Induk ayam yang sedang mengais makanan mengangkat kepala, berkotek dan berkata, “pak tikus, perangkap itu untuk kamu. Makanya kamu risau dan cemas. ini sama sekali bukan urusan saya. saya tak perlu khawatir tentang itu”.
Tikus itu lalu mendatangi kambing dan berkata. “ada perangkap tikus di rumah pak tani. Perangkap tikus itu baru di beli dan sekarang ada di rumah ! “.
Kambing bersimpati dengan tikus, tapi berkata, “saya ikut sedih mendengarnya pak tikus, saya tidak bisa berbuat apa-apa selain ikut berdoa. Tenang saja. saya akan mendoakan anda”.
Tikus lalu mendatangi sapi dan berkata, “ada perangkap tikus di rumah pak tani, ada perangkap tikus di rumah pak tani ! “.
öh, pak tikus. Saya ikut sedih. tapi perangkap tikus itu sama sekali tidak ada hubungannya dengan saya, “kata sapi.
Si tikus lalu pulang ke sarangnya dengan langkah lesu dan kepala tertunduk. Ia sedih, harus menghadapi perangkap tikus itu sendiri.
Malam itu, perangkap tikus berbunyi seperti menangkap mangsanya. Istri pak tani menuju ke tempat perangkap tikus untuk melihat apa yang tertangkap. Karena gelap, bu tani tidak melihat ekor dari ular berbisa yang terjepit di dalam perangkap tikus dan ular itupun menggigit bu tani. Pak tani segera membawa istrinya ke Rumah Sakit. Sekembalinya dari Rumah Sakit bu tani demam tinggi.

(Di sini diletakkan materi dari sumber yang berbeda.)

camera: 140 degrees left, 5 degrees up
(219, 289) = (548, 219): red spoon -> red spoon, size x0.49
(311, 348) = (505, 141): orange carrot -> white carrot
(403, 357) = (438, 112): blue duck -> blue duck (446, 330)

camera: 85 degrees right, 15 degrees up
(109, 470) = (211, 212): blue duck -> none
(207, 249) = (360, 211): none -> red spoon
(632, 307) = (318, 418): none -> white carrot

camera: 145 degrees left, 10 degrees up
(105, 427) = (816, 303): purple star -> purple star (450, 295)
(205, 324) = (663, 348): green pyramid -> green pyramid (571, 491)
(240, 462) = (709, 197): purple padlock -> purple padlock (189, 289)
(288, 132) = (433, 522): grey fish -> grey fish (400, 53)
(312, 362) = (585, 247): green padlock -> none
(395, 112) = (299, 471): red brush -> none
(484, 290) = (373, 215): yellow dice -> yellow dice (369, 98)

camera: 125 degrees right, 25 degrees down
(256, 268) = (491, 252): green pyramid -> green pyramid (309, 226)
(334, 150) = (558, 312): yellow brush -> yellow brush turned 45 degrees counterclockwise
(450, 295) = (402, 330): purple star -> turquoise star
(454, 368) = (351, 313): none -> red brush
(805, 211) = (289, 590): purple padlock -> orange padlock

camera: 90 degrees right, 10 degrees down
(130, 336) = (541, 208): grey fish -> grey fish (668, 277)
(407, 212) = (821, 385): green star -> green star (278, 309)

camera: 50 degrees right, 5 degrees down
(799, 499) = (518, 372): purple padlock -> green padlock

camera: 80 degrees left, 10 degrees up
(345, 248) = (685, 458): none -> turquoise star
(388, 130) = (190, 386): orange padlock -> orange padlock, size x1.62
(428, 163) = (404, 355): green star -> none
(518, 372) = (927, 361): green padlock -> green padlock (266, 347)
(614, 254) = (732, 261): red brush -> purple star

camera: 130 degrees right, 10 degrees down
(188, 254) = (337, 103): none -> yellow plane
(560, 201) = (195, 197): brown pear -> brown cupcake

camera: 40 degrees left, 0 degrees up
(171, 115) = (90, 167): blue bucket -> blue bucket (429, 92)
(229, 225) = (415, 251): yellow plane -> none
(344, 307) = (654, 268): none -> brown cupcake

Sejak dulu orang-orang tau, obat untuk demam adalah sup ayam. Karena itu pak tani lalu ke kebun. Ayam betina di sembelih dan di jadikan sup.
Tapi bu tani belum juga sembuh. Para tetangga dan kerabat dekatpun datang untuk menjaganya. Untuk menjamu mereka, pak tani lalu menyembelih kambing dan dijadikan kambing guling.
Ularnya ternyata sangat berbisa dan bu tani akhirnya meninggal. Banyak orang datang ke rumah pak tani untuk melayat. Pak tani lalu menyembelih sapi untuk menjamu para tamunya.
Si tikuspun menyaksikan semua ini dari dinding retak dengan rasa sedih yang mendalam.